Como el padre de América pide a los ciudadanos a la unidad cimentada en la ley, así Jesús llama a sus discípulos al amor mutuo basado en su mandamiento. Jesús nos manda que amemos los unos a los otros como él nos ha amado. Este amor no es jamás pasajero o superficial. Más bien, es posible que nos requiera la vida como en el caso de los mártires. Más seguido, empero, sacrificarse por el otro como Jesús hizo por nosotros significa la entrega continua por el bien de todos. Es el esfuerzo de la mujer trabajando fuera de la casa cinco días por semana y en el fin de semana haciendo todo -- desde llevar a los niños a la práctica de fútbol el sábado por la mañana hasta barrer el piso el domingo en la noche -- por el bien de la familia. O es el ministerio de un hombre a recoger las sobras de Panera y otos comercios cada viernes para repartirlas a los pobres al sábado.

Leyendo su despedida, uno tiene la impresión que George Washington se preocupaba del bien y la felicidad de sus paisanos sobre todo. Ofrece un tipo de oración cuando dice, “…que la felicidad del pueblo...sea completa.” Esto parece como el mismo motivo que mueve a Jesús a compartir con sus discípulos el mandamiento de amor. Proclama él, “Les he dicho esto para que mi alegría sea en ustedes y su alegría sea plena.” Conociendo el costo del amor, algunos no dirían que nos conduce a la alegría. Piensan así porque confunden la alegría con el placer. El placer viene y va como una sensación cuando acercamos algo bueno. Es la frescura de la mañana que marchita cuando se levanta el sol. La alegría es más profunda y duradera. Es el sentido interior que hemos amado verdaderamente. Es el descanso que tuvo el papa Juan Pablo II después de rendirse cien por ciento por veintiséis años como líder de la Iglesia y ejemplar de lo mejor de la raza humana.

◆ REGISTROS PROPORCIONADOS:
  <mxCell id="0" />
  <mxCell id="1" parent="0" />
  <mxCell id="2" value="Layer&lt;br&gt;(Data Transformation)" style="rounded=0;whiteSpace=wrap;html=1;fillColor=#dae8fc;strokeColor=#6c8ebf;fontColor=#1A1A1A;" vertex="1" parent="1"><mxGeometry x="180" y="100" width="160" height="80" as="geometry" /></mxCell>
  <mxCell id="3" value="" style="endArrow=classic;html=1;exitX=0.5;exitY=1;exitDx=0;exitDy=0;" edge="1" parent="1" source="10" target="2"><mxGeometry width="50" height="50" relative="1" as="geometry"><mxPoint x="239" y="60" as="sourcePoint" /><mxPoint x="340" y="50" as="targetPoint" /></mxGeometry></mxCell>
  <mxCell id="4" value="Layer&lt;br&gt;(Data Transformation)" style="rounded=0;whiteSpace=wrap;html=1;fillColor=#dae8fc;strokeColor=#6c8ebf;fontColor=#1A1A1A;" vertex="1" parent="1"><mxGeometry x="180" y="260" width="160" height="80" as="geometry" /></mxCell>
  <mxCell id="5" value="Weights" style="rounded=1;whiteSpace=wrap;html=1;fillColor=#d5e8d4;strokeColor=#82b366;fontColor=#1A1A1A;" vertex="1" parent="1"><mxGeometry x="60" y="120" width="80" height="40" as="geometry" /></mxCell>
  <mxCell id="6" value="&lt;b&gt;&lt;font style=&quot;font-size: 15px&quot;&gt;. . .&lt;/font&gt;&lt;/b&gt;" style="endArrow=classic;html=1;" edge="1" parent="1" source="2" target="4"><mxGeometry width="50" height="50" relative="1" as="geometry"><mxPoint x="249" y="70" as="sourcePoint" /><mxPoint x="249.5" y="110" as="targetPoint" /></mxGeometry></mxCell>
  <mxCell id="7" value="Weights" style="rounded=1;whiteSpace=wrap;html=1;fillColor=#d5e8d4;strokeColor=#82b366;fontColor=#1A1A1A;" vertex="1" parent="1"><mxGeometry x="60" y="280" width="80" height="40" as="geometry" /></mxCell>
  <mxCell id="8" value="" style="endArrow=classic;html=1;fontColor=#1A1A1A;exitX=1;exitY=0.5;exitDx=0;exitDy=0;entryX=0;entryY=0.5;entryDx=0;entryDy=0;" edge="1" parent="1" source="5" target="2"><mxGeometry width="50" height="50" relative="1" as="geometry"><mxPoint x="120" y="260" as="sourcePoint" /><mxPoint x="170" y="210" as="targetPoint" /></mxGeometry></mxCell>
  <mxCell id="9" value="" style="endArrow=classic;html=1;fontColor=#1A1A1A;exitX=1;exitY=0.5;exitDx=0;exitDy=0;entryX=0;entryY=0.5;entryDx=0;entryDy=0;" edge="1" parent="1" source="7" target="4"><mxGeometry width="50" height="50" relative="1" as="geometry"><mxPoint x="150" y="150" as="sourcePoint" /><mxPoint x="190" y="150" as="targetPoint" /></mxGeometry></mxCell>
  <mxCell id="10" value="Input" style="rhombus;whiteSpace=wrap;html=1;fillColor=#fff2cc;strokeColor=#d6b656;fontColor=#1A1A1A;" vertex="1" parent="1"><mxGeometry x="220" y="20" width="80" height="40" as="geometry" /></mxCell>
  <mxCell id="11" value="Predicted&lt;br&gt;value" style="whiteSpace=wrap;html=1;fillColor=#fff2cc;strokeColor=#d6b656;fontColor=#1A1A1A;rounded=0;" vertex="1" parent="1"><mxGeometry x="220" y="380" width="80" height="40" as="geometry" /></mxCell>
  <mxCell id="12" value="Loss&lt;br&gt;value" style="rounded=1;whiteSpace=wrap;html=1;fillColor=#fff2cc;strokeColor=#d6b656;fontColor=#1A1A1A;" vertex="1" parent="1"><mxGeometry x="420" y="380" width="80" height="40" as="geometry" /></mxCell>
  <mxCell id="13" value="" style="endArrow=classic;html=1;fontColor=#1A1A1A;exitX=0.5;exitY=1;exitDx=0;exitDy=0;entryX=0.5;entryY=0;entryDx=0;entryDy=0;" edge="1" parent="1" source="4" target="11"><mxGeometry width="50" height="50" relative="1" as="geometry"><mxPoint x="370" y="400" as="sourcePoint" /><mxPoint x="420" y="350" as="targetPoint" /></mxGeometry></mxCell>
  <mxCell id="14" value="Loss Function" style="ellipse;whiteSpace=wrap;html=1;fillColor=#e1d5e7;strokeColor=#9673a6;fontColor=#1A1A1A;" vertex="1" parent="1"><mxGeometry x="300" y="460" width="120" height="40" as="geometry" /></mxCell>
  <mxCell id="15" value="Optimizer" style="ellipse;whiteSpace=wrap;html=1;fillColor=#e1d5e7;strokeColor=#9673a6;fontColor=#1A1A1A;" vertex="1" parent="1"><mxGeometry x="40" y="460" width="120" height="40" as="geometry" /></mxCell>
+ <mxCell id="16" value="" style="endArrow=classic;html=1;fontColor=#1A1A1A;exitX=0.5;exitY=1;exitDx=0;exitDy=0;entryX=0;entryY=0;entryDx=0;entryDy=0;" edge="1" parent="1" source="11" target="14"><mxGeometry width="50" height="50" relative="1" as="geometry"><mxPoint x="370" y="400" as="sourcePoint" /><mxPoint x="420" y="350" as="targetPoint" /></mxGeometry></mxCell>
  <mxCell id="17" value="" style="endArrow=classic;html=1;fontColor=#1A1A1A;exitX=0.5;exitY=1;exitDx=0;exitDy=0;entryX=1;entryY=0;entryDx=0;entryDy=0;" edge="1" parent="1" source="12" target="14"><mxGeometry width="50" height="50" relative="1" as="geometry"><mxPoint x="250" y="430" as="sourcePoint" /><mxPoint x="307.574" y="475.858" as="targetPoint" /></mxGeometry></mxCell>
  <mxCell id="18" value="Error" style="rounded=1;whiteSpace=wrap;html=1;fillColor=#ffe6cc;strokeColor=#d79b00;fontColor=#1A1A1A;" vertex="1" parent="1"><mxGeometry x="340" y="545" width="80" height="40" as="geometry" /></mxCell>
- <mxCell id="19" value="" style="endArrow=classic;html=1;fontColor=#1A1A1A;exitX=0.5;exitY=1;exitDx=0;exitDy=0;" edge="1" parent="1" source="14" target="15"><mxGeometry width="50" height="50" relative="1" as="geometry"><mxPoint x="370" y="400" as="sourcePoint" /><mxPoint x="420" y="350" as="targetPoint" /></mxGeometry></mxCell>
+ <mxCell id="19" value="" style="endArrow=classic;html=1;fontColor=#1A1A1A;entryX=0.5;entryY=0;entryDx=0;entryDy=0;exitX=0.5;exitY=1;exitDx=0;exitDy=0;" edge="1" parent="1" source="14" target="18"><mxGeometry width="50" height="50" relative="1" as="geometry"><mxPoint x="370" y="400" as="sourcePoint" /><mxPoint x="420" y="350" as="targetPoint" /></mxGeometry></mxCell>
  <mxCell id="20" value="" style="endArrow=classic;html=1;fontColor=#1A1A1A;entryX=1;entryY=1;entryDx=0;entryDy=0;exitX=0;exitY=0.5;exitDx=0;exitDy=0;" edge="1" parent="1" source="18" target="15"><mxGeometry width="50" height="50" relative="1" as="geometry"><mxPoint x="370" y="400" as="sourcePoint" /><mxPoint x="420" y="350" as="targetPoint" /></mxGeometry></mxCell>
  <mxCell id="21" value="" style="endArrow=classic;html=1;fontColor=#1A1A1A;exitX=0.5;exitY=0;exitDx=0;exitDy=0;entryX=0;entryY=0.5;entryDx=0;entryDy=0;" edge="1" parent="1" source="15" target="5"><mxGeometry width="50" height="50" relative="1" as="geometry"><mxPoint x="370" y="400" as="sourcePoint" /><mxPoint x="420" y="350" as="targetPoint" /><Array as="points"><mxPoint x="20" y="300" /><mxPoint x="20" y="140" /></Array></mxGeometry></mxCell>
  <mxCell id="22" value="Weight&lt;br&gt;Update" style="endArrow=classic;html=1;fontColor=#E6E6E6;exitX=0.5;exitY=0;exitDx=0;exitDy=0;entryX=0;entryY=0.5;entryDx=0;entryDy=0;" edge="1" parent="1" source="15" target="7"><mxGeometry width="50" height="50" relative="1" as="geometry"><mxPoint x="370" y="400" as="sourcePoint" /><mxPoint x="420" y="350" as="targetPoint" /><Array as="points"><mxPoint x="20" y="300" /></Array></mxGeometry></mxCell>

* * *

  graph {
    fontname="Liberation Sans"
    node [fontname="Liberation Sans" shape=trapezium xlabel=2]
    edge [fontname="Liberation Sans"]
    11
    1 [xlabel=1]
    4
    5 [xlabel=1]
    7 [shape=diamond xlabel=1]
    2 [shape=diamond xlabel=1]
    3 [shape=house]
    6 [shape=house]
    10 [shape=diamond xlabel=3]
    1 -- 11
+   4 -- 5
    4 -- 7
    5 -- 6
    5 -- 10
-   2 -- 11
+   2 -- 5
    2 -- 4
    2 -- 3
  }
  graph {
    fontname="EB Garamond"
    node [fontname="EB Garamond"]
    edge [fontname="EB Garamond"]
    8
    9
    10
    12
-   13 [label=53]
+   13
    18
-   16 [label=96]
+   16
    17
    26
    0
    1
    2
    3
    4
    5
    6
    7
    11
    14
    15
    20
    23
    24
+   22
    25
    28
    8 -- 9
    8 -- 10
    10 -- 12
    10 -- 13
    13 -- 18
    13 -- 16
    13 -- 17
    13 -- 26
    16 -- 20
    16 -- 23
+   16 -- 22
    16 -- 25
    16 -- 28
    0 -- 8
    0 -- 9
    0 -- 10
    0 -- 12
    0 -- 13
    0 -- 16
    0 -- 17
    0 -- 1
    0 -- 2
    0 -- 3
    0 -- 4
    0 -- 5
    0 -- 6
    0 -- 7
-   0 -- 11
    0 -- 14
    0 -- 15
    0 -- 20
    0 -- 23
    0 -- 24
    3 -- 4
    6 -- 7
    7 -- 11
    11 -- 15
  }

◆ TAREA REQUERIDA 1: Enumera cada línea de los registros que contenga la cadena "Array", teniendo en cuenta mayúsculas y minúsculas.
◆ TAREA REQUERIDA 2: Por favor, sigue escribiendo el texto sobre el mandamiento del amor a partir de su última oración.

◆ RESPUESTA FINAL 1:
  <mxCell id="21" value="" style="endArrow=classic;html=1;fontColor=#1A1A1A;exitX=0.5;exitY=0;exitDx=0;exitDy=0;entryX=0;entryY=0.5;entryDx=0;entryDy=0;" edge="1" parent="1" source="15" target="5"><mxGeometry width="50" height="50" relative="1" as="geometry"><mxPoint x="370" y="400" as="sourcePoint" /><mxPoint x="420" y="350" as="targetPoint" /><Array as="points"><mxPoint x="20" y="300" /><mxPoint x="20" y="140" /></Array></mxGeometry></mxCell>
  <mxCell id="22" value="Weight&lt;br&gt;Update" style="endArrow=classic;html=1;fontColor=#E6E6E6;exitX=0.5;exitY=0;exitDx=0;exitDy=0;entryX=0;entryY=0.5;entryDx=0;entryDy=0;" edge="1" parent="1" source="15" target="7"><mxGeometry width="50" height="50" relative="1" as="geometry"><mxPoint x="370" y="400" as="sourcePoint" /><mxPoint x="420" y="350" as="targetPoint" /><Array as="points"><mxPoint x="20" y="300" /></Array></mxGeometry></mxCell>

◆ RESPUESTA FINAL 2:
No pretendemos decir aquí que George Washington era otro Cristo. Aunque fue persona de gran estatura, también hizo errores y no tuvo que entregar su vida a sus enemigos por los injustos. El propósito de nuestra comparación entre el primer presidente de los Estados Unidos y Jesucristo es evidenciar que nosotros como George Washington podemos practicar el amor mutuo que Jesús propone. Sí, nosotros también podemos amar los unos a los otros como él nos ha amado.